→ Your task
Reproduce, with no edits, the line that contains "thumb cmc: (302, 185)" and all the lines that follow it, ending with the last line of the records.

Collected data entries

—————

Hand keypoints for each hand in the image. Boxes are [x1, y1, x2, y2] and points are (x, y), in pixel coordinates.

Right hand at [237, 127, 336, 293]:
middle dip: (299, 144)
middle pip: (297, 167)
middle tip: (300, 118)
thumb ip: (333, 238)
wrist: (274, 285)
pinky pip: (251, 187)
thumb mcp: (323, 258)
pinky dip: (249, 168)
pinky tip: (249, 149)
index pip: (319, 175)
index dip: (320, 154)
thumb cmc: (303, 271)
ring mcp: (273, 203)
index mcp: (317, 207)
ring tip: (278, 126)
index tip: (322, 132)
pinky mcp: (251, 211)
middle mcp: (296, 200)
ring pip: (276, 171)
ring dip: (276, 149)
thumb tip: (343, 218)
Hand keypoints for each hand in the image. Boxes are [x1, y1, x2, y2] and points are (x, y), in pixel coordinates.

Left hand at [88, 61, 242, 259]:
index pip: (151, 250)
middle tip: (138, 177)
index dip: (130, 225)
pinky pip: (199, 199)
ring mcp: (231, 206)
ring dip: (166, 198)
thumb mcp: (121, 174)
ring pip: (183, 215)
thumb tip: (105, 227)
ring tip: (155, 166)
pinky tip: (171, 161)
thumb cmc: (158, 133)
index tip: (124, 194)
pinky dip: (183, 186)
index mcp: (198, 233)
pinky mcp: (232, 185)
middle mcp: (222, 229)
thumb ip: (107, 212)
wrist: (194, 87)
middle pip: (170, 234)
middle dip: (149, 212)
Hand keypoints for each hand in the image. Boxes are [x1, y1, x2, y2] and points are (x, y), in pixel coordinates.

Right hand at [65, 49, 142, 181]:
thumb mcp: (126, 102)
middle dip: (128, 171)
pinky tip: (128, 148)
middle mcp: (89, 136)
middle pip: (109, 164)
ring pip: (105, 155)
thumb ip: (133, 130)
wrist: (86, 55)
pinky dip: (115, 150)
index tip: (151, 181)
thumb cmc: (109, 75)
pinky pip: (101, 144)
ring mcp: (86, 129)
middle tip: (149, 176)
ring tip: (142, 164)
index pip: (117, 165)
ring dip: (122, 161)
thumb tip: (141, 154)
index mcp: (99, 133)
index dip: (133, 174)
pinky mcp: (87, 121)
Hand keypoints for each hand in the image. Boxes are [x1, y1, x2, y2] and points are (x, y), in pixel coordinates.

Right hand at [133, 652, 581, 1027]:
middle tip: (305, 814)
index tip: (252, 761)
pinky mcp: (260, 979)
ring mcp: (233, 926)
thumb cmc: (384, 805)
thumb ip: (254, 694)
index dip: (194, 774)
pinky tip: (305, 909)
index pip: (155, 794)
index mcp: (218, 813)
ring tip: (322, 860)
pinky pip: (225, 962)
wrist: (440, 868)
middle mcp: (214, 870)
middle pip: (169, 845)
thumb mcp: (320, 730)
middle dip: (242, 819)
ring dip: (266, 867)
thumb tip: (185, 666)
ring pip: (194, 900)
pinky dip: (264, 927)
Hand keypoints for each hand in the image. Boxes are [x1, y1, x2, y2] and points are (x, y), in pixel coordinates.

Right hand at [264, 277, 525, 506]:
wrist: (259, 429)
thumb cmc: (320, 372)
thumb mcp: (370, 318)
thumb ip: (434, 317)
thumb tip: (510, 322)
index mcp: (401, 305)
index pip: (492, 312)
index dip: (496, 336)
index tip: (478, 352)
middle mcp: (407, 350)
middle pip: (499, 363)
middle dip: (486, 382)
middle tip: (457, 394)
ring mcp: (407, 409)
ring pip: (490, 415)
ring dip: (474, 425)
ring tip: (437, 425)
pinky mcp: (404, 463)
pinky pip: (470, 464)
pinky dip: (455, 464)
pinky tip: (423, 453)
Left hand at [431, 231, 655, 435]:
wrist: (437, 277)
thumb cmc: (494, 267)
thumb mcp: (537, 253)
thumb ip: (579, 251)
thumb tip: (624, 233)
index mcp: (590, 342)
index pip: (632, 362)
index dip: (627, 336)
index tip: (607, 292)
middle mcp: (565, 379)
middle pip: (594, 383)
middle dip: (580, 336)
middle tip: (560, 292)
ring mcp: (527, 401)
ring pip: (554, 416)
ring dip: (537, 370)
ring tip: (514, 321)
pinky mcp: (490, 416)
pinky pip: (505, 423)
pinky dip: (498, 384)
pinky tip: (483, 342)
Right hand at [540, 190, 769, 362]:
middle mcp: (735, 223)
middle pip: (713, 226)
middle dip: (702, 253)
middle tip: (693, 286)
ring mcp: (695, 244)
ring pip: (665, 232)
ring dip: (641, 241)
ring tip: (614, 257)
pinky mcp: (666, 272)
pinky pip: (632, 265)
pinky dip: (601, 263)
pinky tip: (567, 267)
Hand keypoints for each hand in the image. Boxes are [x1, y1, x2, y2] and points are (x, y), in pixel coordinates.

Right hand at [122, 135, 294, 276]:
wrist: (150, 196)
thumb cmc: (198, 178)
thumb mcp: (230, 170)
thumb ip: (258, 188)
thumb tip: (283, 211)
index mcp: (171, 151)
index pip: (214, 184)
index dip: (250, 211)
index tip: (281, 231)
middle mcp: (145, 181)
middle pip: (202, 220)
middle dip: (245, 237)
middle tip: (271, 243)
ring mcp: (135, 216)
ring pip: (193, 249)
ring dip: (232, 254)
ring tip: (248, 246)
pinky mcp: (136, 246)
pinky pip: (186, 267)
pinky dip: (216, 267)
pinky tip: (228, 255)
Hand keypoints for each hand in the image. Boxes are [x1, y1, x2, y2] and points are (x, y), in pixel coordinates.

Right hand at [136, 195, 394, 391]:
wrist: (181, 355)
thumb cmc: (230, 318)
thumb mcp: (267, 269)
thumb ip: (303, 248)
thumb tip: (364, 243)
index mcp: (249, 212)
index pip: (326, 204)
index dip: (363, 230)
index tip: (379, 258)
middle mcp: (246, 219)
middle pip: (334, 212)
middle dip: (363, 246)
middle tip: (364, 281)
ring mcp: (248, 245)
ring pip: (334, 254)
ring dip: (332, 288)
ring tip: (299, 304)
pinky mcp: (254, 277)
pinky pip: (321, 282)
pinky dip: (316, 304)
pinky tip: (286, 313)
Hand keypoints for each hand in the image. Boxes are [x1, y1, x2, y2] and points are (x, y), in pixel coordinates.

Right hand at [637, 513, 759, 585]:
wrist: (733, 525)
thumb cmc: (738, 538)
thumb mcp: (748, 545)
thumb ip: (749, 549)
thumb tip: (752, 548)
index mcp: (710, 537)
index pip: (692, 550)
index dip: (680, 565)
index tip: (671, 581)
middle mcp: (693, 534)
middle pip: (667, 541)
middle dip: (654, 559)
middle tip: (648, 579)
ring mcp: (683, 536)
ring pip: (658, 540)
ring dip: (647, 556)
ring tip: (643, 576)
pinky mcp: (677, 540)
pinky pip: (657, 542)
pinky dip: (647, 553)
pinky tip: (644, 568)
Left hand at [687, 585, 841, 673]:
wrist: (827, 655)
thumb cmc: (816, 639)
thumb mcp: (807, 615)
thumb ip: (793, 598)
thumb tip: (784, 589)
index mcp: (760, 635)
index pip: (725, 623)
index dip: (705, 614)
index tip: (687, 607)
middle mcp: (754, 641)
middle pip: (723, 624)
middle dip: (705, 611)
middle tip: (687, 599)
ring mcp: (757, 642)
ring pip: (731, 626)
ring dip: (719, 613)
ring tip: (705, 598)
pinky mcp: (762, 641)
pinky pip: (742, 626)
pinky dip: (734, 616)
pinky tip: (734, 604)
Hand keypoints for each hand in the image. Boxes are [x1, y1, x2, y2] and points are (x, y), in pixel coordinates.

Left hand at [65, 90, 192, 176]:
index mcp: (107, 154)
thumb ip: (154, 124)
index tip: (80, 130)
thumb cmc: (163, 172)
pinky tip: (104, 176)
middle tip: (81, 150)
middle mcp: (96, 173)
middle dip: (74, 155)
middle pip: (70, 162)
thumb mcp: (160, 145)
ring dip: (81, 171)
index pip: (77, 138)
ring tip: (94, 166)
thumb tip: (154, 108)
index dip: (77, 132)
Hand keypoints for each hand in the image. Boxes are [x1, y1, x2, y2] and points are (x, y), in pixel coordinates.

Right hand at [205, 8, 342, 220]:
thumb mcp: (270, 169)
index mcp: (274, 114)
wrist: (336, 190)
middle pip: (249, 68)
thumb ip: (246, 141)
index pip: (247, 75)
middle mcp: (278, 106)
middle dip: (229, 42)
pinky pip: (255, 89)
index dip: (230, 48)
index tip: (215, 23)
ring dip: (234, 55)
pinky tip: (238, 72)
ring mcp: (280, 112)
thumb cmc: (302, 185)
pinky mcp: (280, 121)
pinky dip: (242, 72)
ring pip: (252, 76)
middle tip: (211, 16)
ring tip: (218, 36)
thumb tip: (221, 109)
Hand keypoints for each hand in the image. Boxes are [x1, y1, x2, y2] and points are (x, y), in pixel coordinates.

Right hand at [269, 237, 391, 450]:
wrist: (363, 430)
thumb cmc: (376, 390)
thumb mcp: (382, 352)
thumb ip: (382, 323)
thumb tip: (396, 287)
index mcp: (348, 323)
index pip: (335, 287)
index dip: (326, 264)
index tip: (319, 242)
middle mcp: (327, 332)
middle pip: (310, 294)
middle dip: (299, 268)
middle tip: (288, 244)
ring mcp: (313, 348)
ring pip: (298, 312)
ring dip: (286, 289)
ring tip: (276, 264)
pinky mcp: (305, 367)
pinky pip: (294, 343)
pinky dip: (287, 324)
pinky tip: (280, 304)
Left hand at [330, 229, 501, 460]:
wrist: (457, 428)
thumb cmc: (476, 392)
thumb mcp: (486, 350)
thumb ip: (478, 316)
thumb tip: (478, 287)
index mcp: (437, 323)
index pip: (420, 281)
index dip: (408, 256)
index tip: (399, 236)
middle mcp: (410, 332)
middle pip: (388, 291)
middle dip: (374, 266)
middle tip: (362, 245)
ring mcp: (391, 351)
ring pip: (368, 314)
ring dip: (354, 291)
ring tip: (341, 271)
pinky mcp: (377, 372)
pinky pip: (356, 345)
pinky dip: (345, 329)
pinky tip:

—————

→ Solution for this problem
thumb cmc: (302, 185)
pinky mcp: (280, 121)
pinky dip: (242, 72)
ring pip: (252, 76)
middle tip: (211, 16)
ring tip: (218, 36)
thumb tip: (221, 109)
Hand keypoints for each hand in the image. Boxes are [x1, y1, x2, y2] and points are (x, y), in pixel coordinates.

Right hand at [269, 237, 391, 450]:
wrist: (363, 430)
thumb cmc: (376, 390)
thumb mcp: (382, 352)
thumb ip: (382, 323)
thumb tip: (396, 287)
index mcp: (348, 323)
index pip: (335, 287)
index dip: (326, 264)
index tip: (319, 242)
middle mcp: (327, 332)
middle pip: (310, 294)
middle dip: (299, 268)
middle tip: (288, 244)
ring mcp: (313, 348)
ring pip: (298, 312)
ring dip: (286, 289)
ring tip: (276, 264)
pinky mcp: (305, 367)
pinky pip: (294, 343)
pinky dip: (287, 324)
pinky tip: (280, 304)
Left hand at [330, 229, 501, 460]:
wrist: (457, 428)
thumb cmc: (476, 392)
thumb mcp: (486, 350)
thumb ip: (478, 316)
thumb tip: (478, 287)
index mcp: (437, 323)
index pip: (420, 281)
index dip: (408, 256)
index tip: (399, 236)
middle mcp: (410, 332)
middle pip: (388, 291)
middle dip: (374, 266)
middle tip: (362, 245)
ring mcp: (391, 351)
ring pip: (368, 314)
ring dip: (354, 291)
ring tip: (341, 271)
pinky mcp: (377, 372)
pinky pip: (356, 345)
pinky dip: (345, 329)
pinky tip:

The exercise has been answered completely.